DDG González noted that the WTO agriculture rulebook is itself structured to encourage a transition from production- or trade-distorting support to non-trade-distorting support. She added that some WTO members have taken steps in this direction by moving towards environmental programmes and other forms of non-trade-distorting agricultural support. Still, a lot of taxpayer money is invested in agriculture with limited returns for farmers, the environment and the economy, she said.

DDG González emphasized the importance of taking a coherent approach to ensure that the entire range of agricultural trade policies deliver benefits for food security, livelihoods and sustainability. She added that ongoing work at the WTO provides opportunities to make this happen and to harness digitalization, foster investments and facilitate access to green technologies in agri-food markets. The challenges are huge, and it is only by working together that we will be able to bring about the reforms needed for better outcomes on agricultural trade, she said.
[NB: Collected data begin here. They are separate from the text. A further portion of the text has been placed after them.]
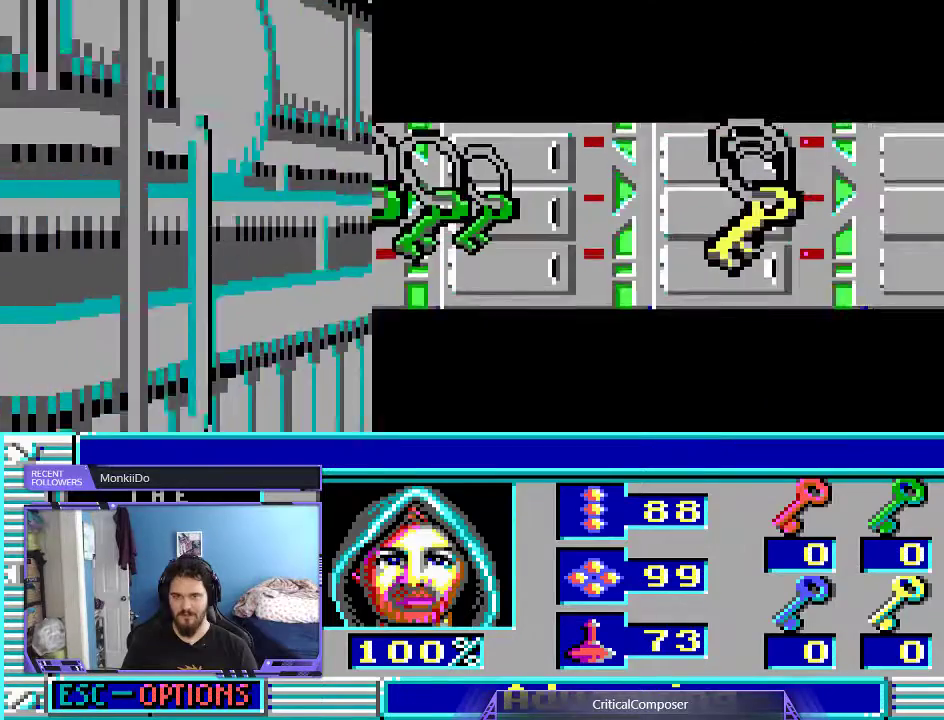
{"dt_ms": 500, "buttons": [], "events": [[400, "DPAD_UP", "down"], [500, "DPAD_UP", "up"]]}
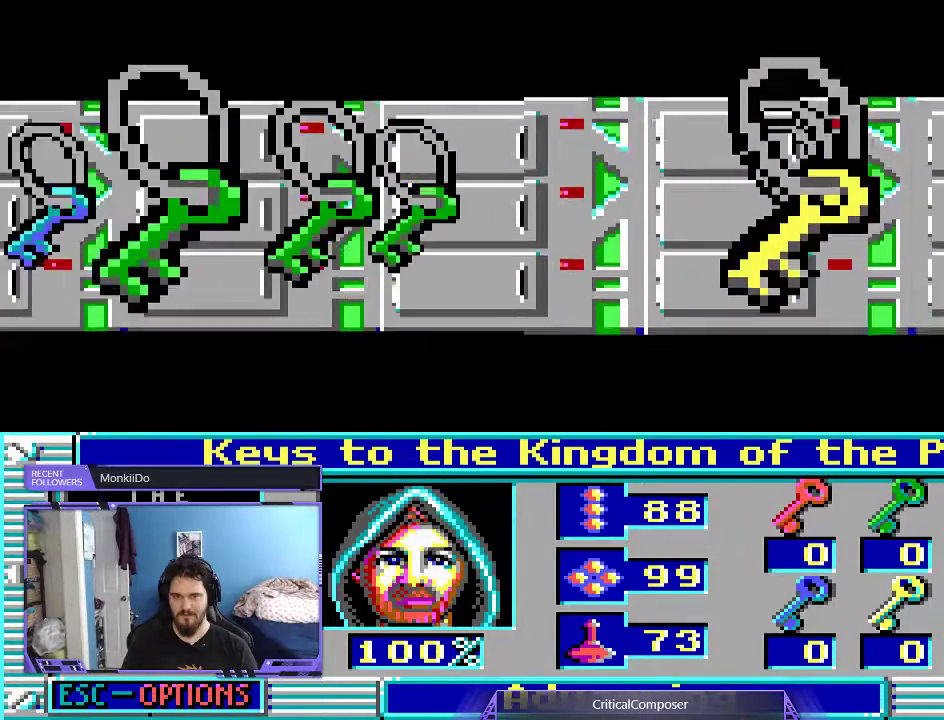
{"dt_ms": 500, "buttons": ["L2", "DPAD_UP"]}
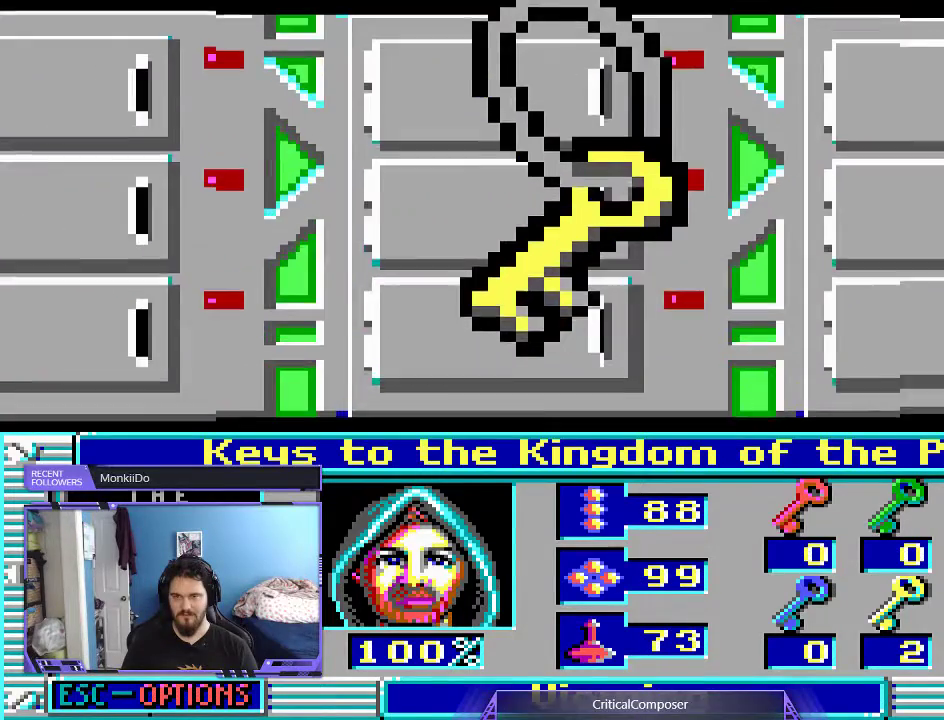
{"dt_ms": 500, "buttons": ["L2", "DPAD_UP", "DPAD_RIGHT"], "events": [[300, "DPAD_RIGHT", "down"]]}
A new IFPRI-World Bank study, Repurposing Agricultural Policies and Support: Options to Transform Agriculture and Food Systems to Better Serve the Health of People, Economies, and the Planet, finds that repurposing a portion of government spending on agriculture each year to develop and disseminate more emission-efficient technologies for crops and livestock would have large economic payoffs, could reduce overall emissions from agriculture by more than 40 per cent, and restore millions of hectares of land to natural habitats.